I mean, WriteFile() surely doesn't wait until block is written,
and ReadFile() actually copies the data from cache... well, with
reasonable block sizes.
And caching system works in separate thread(s) anyway.
But Read/Write operations at least have to copy the data
into user's buffer - that's where having another core for i/o
would help. But I don't see how a separate i/o thread
could help with single cpu core.
And btw, my dataset is only 64M so there's almost no disk i/o anyway.
MM, on the other hand, is supposed to read the data into
the same memory where you use it, avoiding the buffering.
But I guess with it you have to implement some prefetching
and delayed write commits, so that's where threading would
be really useful.
encode wrote:
>> And actually I was just trying to prove (if only to myself)
>> that my rc is better than Matt's
>
> Your sources is very hard to read - these .INC files...
Believe me, it would be even harder to read if I merged it.
Also there's no other way with so much replaceable parts.
> Matt's coder is *VERY* simple,
1. Only Matt's renormalization for encoding is simpler.
And decoding in rcs with carry always was faster than carryless
2. Visual simplicity doesn't really mean anything.
Eg. do you understand why Matt's coder doesn't need any
range cutting like in older carryless rcs?
> also it's efficient.
1. I _proved_ that my counterpart is more efficient,
by testing both rc_mm and rc_sh in the same environment
fpaq0pv4B.htm:
43769221 6.030s 6.579s // fpaq0pv4Anc0
43769372 5.811s 6.564s // best result for rc_mm
43780374 4.857s 5.342s // best result for rc_sh
In v4B, comparing to v4A, rc_mm version became faster too,
but really not as much.
2. Matts coder's drawback is that its renormalization
always has to support all shifts up to 4 bytes, because
even x1>x2 is possible. And because of the same reason
it also can't be switched to 16bit granularity - it can't
afford losing any more precision.
Another thing is having the same renormalization in the
decoder, but I already mentioned that.
> I'm not sure that it is possible
> to do something principally simpler and more efficient.
Dunno about simplicity, but more efficient we do already have.
> Anyway, still the catch is in modeling.
> FPAQ0P-like model is very fast.
I didn't change the model, only rewritten it with templates to
reduce branch count and improve compiler optimizations.
> Maybe, with ideas like multi-threaded entropy coder we catching the fleas...
???
fpaq0p4B can be made faster by multi-threading, if you meant that.
Thats a totally different direction from my optimizations.
Black_Fox wrote:
> Can this improved coder be integrated into LPAQ?

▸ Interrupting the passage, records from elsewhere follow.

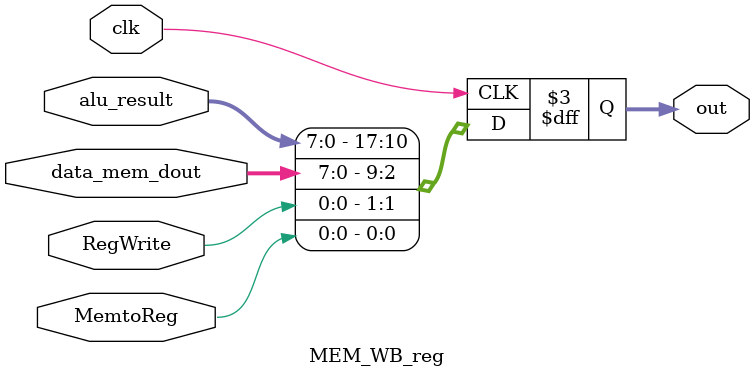
<source format=v>
`timescale 1ns / 1ps

module MEM_WB_reg(
    input clk,
    input MemtoReg,
    input RegWrite,
    input [7:0] data_mem_dout,
    input [7:0] alu_result,
    output reg [17:0] out
    );
    
    initial begin
        #2
        out = 0;
    end
    
    always @ (posedge clk) begin
        out = { alu_result,
                data_mem_dout,
                RegWrite,
                MemtoReg
              };
    end
endmodule

</source>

Most of fpaq0pv3->fpaq0pv4B optimizations should be applicable.
hi shelwien,
so tested different file access modes and it turned out the speed of posix vs win native unter windows is about 99% equal... and thats why i would go portable and use posix then... besides these two modes there is the memorymap mode... ist very easy to program but not faster... and the last mode is the async io... this is where you can realy gain advantage! but its much code to write for file operation then... and you have to do some threading by hand to fully gain from it.

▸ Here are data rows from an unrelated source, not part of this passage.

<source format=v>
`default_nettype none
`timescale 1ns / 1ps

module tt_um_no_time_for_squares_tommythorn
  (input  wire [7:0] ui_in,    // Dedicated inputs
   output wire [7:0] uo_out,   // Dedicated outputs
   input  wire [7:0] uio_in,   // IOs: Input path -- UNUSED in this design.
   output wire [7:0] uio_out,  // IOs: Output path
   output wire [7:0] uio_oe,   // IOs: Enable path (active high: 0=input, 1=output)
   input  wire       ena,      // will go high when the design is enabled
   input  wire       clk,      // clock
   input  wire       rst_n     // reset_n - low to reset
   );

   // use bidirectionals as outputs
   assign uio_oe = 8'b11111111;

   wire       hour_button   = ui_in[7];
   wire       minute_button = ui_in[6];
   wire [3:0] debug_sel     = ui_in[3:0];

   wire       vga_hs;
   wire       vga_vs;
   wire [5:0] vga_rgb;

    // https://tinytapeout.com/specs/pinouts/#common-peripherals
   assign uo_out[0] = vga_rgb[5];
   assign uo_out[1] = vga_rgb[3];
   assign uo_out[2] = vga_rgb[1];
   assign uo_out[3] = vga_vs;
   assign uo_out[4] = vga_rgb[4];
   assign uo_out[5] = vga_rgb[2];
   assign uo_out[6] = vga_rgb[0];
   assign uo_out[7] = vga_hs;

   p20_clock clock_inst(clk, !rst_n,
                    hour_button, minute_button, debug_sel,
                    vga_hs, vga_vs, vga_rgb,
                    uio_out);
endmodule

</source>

why? just process file in blocks and make some function for management. asynchronous io is somewhat similiar to triple- buffered graphics output.Originally Posted by eugene
Shelwien
I meant that MT is too heavy for simple entropy coder. Also, it is possible that RC not needs in such heavy stuff.
According to results you did a nice coder! I will do an additional test with RC with carry on my BALZ - since we deal with asymmetric things here.![]()

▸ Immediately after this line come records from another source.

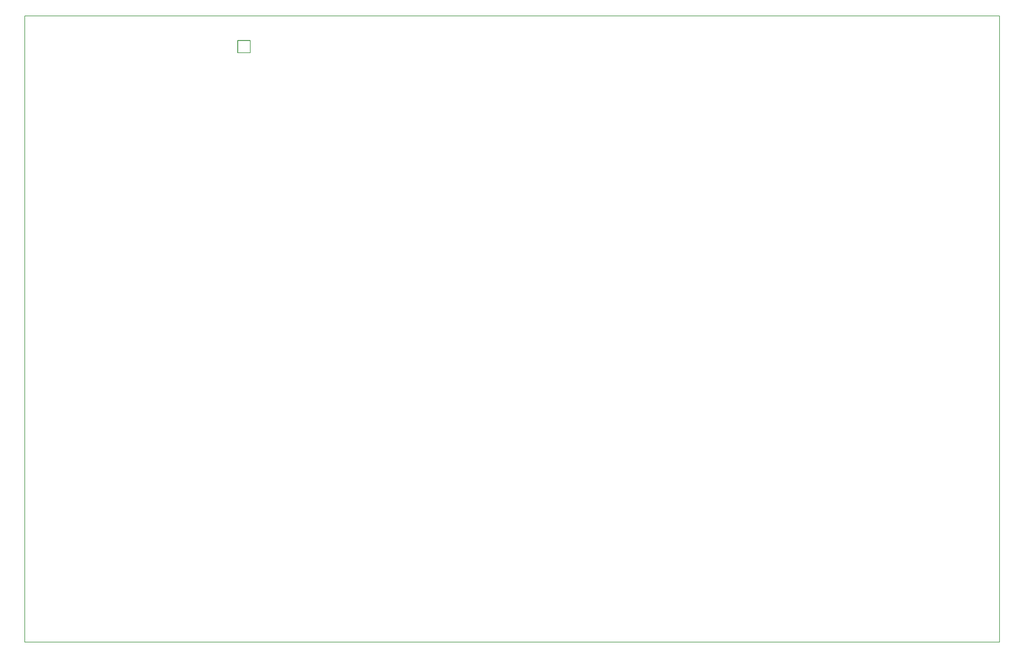
<source format=gbr>
G04 #@! TF.FileFunction,Other,Fab,Bot*
%FSLAX46Y46*%
G04 Gerber Fmt 4.6, Leading zero omitted, Abs format (unit mm)*
G04 Created by KiCad (PCBNEW 4.0.7) date Wednesday 28 November 2018 'à' 00:54:26*
%MOMM*%
%LPD*%
G01*
G04 APERTURE LIST*
%ADD10C,0.100000*%
%ADD11C,0.150000*%
%ADD12C,0.075000*%
G04 APERTURE END LIST*
D10*
D11*
X111180000Y-60605000D02*
X111180000Y-57030000D01*
X114780000Y-60605000D02*
X111180000Y-60605000D01*
X114780000Y-57030000D02*
X114780000Y-60605000D01*
X111180000Y-57030000D02*
X114780000Y-57030000D01*
X50000000Y-230000000D02*
X50000000Y-50000000D01*
X330000000Y-230000000D02*
X50000000Y-230000000D01*
X330000000Y-50000000D02*
X330000000Y-230000000D01*
X50000000Y-50000000D02*
X330000000Y-50000000D01*
D12*
X114755000Y-60580000D02*
X114755000Y-57080000D01*
X114755000Y-60580000D02*
X111255000Y-60580000D01*
X114755000Y-57080000D02*
X111255000Y-57080000D01*
X111255000Y-60580000D02*
X111255000Y-57080000D01*
M02*

</source>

At the same time, comparing to pure FPAQ0P is not fair since you also improved other things like better EOF coding - no need in extra bit coding per each byte, plus you changed the I/O routines, and so on. So, 2X speed up is not only gained by the better RC as itself.
![]()
The effect from bytewise eof removal was surprisingly small - only ~0.3s in my tests.
Also i/o replacement wasn't that good either - well, it was for intel compiles, but v3 as a gcc prof_gen build was quite ok even with getc/putc.
So what really helped was branch merging, model structure changes, removal of bit extraction/combining and other simplifications... and rc replacement.